As this proposal will change the structure of what is returned from the call to select_destinations(), any method, such as evacuate, unshelve, or a migration, will have to be modified to accept the new data structure. They will not be required to change how they work with this information. In other words, while the build and resize processes in a cell will be changed as noted above to retry failed builds using these alternates, these other consumers of select_destinations() will not change how they use the result, because they do not handle retries from within the cell conductor. We may decide to change them at a later date, but that is not in the scope of this spec.
Continue returning a single host per instance. This is simpler from the scheduler/conductor side of things, but will make failed builds more common than with this change, since retries won’t be possible. Since we are now pre-claiming in the scheduler, resource races, which was a major contributor to failed builds, should no longer happen, making the number of failed builds much lower even without this change.

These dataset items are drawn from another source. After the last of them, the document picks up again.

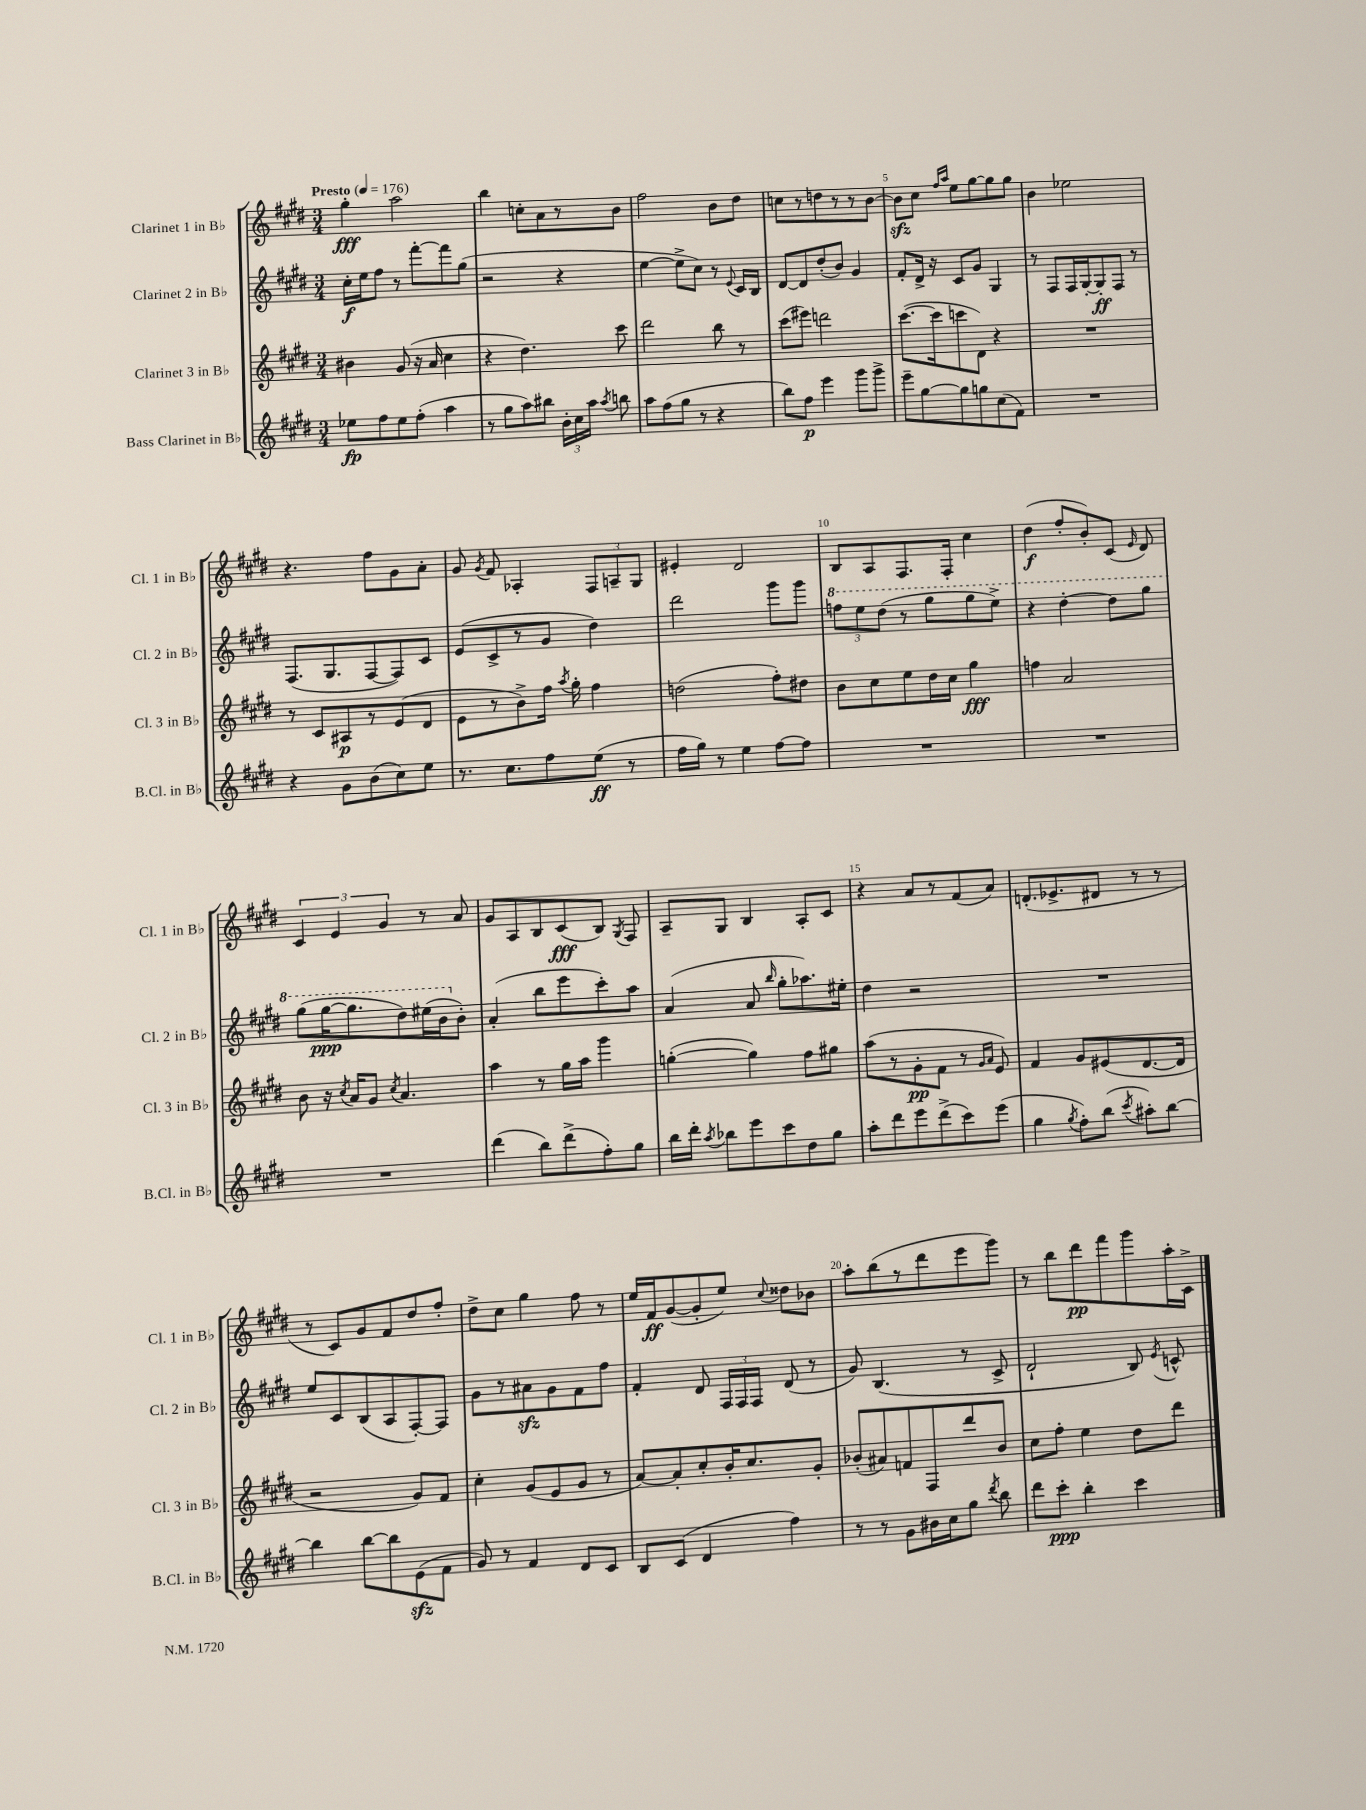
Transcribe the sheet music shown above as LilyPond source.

<<
\new StaffGroup <<
\new Staff = "s0" \with { instrumentName = "Clarinet 1 in Bb" shortInstrumentName = "Cl. 1 in Bb" } {
    \clef treble \key e \major \numericTimeSignature \time 3/4 \tempo "Presto" 4 = 176
    \autoBeamOff gis''4-.\fff a''2 |
    b''4 c''8[-. a'8 r8 b'8] |
    fis''2 b'8[ dis''8] |
    c''8[ r8 d''8 r8 r8 b'8]~ |
    b'8[\sfz cis''8] \grace { fis''16[ a''16] } e''8[ gis''8~ gis''8 gis''8] |
    b'4 ees''2 |
    r4. fis''8[ gis'8 a'8]-. |
    gis'8 \acciaccatura { gis'8 } fis'8 aes4-. \tuplet 3/2 { fis8[ a8-- gis8] } |
    eis'4-. dis'2 |
    b8[ a8 fis8. fis16]-. cis''4 |
    dis''4\f( fis''8[-. b'8-.) cis'8]( \grace { e'16 } dis'8) |
    \tuplet 3/2 { cis'4 e'4 gis'4 } r8 a'8 |
    gis'8[ a8 b8 cis'8\fff( b8]) \acciaccatura { gis8 } fis8 |
    a8[-- gis8] b4 a8[-. cis'8] |
    r4 a'8[ r8 fis'8( a'8]) |
    d'8.[-.( ees'8.-> dis'8] r8 r8 |
    r8 cis'8[) gis'8 fis'8 dis''8 fis''8]-. |
    dis''8[-> cis''8] gis''4 fis''8 r8 |
    e''16[ fis'16\ff gis'8~( gis'8-. e''8]) \appoggiatura { cis''8 } disis''8[ bes'8] |
    a''8[-. b''8( r8 dis'''8 e'''8 gis'''8]) |
    r8 b''8[ dis'''8\pp fis'''8 gis'''8 a''16-. cis'16]-> \bar "|." |
}
\new Staff = "s1" \with { instrumentName = "Clarinet 2 in Bb" shortInstrumentName = "Cl. 2 in Bb" } {
    \clef treble \key e \major \numericTimeSignature \time 3/4
    \autoBeamOff cis''16[-.\f e''16 fis''8] r8 fis'''8[~-. fis'''8 gis''8]( |
    r2 r4 |
    e''4~ e''8[-> cis''8]) r8 \appoggiatura { e'8 } cis'16[ b16] |
    dis'8[~ dis'8 dis''8-.( b'8]) gis'4 |
    fis'8[-. dis'16]-> r16 cis'8[ gis'8] gis4 |
    r8 fis8[ fis16 gis16~-. gis8-.\ff fis8] r8 |
    fis8.[( gis8. fis8~ fis8) cis'8] |
    e'8[( cis'8-> r8 gis'8] dis''4) |
    dis'''2 gis'''8[ gis'''8] |
    \tuplet 3/2 { \ottava #1 f'''8[ e'''8 dis'''8]( } r8 gis'''8[ gis'''8 e'''8]->) |
    r4 dis'''4~-. dis'''8[ gis'''8] |
    gis'''8[( gis'''16~\ppp gis'''8. dis'''8) eis'''16( b''16 \ottava #0 b'8]-.) |
    a'4-.( b''8[ e'''8 cis'''8-.) a''8] |
    a'4( a'8 \grace { b''16 } gis''8[-. aes''8.) eis''16]-. |
    dis''4 r2 |
    R2. |
    e''8[ cis'8 b8( a8 fis8~-.) fis8] |
    gis'8[ r8 ais'8\sfz gis'8 fis'8 fis''8] |
    fis'4-. dis'8 \tuplet 3/2 { fis16[ fis16 fis16] } dis'8( r8 |
    gis'8) b4.( r8 cis'8-> |
    dis'2-! b8) \acciaccatura { e'8 } c'8-^ \bar "|." |
}
\new Staff = "s2" \with { instrumentName = "Clarinet 3 in Bb" shortInstrumentName = "Cl. 3 in Bb" } {
    \clef treble \key e \major \numericTimeSignature \time 3/4
    \autoBeamOff bis'4 gis'8( r16 a'16 cis''4 |
    r4 dis''4.) cis'''8 |
    dis'''2 b''8 r8 |
    cis'''8[( eis'''8]) d'''2 |
    cis'''8.[~( cis'''16 c'''8 dis'8]) r4 |
    R2. |
    r8 cis'8[ ais8\p r8 e'8( dis'8] |
    e'8[ r8 b'8->) fis''16] \acciaccatura { a''8 } gis''16-. fis''4 |
    d''2( fis''8[-.) dis''8] |
    b'8[ cis''8 e''8 dis''16 cis''16] gis''4\fff |
    f''4 a'2 |
    b'8 r16 \acciaccatura { cis''8 } a'16[ gis'8] \acciaccatura { cis''8 } a'4. |
    a''4 r8 gis''16[ a''16] gis'''4 |
    g''4~-.( g''4) fis''8[ gis''8] |
    a''8[( r8 gis'8-.\pp fis'8] r8 \grace { gis'16[ a'16] } e'8) |
    fis'4 gis'8[ eis'8( dis'8.~ dis'16] |
    r2 gis'8[) fis'8] |
    cis''4-. gis'8[( e'8 gis'8] r8 |
    a'8[~) a'8-. cis''8-. b'16-. cis''8. gis'8]-. |
    bes'8[-.( ais'8) f'8 fis8 dis'''8 bes'8] |
    cis''8[ fis''8]-. e''4 dis''8[ dis'''8] \bar "|." |
}
\new Staff = "s3" \with { instrumentName = "Bass Clarinet in Bb" shortInstrumentName = "B.Cl. in Bb" } {
    \clef treble \key e \major \numericTimeSignature \time 3/4
    \autoBeamOff ees''8[\fp fis''8 ees''8 fis''8]-.( a''4 |
    r8 gis''8[ a''8) bis''8] \tuplet 3/2 { b'16[-. cis''16 a''16] } \acciaccatura { a''8 } b''8 |
    a''8[ fis''8( gis''8] r8 r4 |
    b''8[) fis''8]\p e'''4 gis'''8[ gis'''8]-> |
    e'''8[-- gis''8~ gis''8 g''8 cis''8( fis'8]) |
    R2. |
    r4 gis'8[ b'8( cis''8) e''8] |
    r8. cis''8.[ fis''8 e''8]\ff( r8 |
    fis''16[ gis''16]) r8 e''4 fis''8[~ fis''8] |
    R2. |
    R2. |
    R2. |
    dis'''4( b''8[) dis'''8->( fis''8-.) gis''8] |
    b''16[ dis'''16]-. \acciaccatura { a''8 } bes''8[ e'''8 cis'''8 dis''8 gis''8] |
    a''8[-. dis'''8 e'''8 dis'''8->( cis'''8) e'''8]( |
    gis''4 \acciaccatura { gis''8 } fis''8[-.) b''8]( \acciaccatura { cis'''8 } ais''8[-.) b''8]~ |
    b''4 b''8[~ b''8 e'8\sfz( fis'8] |
    gis'8) r8 fis'4 dis'8[ cis'8] |
    b8[ cis'8]( dis'4 fis''4) |
    r8 r8 gis'8[ bis'16 cis''16 gis''8] \acciaccatura { dis'''8 } b''8 |
    dis'''8[ cis'''8]-.\ppp b''4-. cis'''4 \bar "|." |
}
>>
>>
\layout { \context { \Score \override BarNumber.break-visibility = ##(#f #t #t) barNumberVisibility = #(every-nth-bar-number-visible 5) } }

Instead of passing these Selection objects around, store this information, keyed by instance_uuid, in a distributed datastore like etcd, and have the conductor access that information as needed. The calls involved in building instances already contain nearly a dozen parameters, and it feels like more tech debt to continue to add more.
Allow the cell conductor to call back up to the superconductor when a build fails to initiate a retry. We have already decided that such callups will not be allowed, making this option not possible without abandoning that design tenet.
Data model impact¶
None, because none of this alternate host information will be persisted.
REST API impact¶
Other end user impact¶
This will slightly increase the amount of data sent between the scheduler, superconductor, cell conductor, and compute, but not to any degree that should be impactful. It will have a positive performance impact when an instance build fails, as the cell conductor can retry on a different host right away.
Other deployer impact¶
This change will not make the workflow for the whole scheduling/building process any more complex, but it will make the data being sent among the services a little more complex.
- Primary assignee:
- Other contributors:
Modify the scheduler’s select_destinations() method to find additional hosts in the same cell as the selected host, and return these as a list of Selection objects to the superconductor.
Modify the superconductor to pass this new data to the selected compute host.
Modify all the calls that comprise the retry pathway in compute and conductor to properly handle the list of Selection objects.
Modify all other methods that call select_destinations() to properly handle the lsit of Selection objects.
This depends on the work to implement Selection objects being completed. The spec for Selection objects is at https://review.openstack.org/#/c/498830/.
Each of the modified RPC interfaces will have to be tested to verify that the new data structures are being correctly passed. Tests will have to be added to ensure that the retry loop in the cell conductor properly handles build failures.
The documentation for CONF.scheduler.max_attempts will need to be updated to let operators know that if they are seeing cases where a burst of requests have led to builds failing because none of the alternates has enough resources left, they should increase that value to provide a larger pool of alternates to retry.
Any of the documentation of the scheduler workflow will need to be updated to reflect these changes.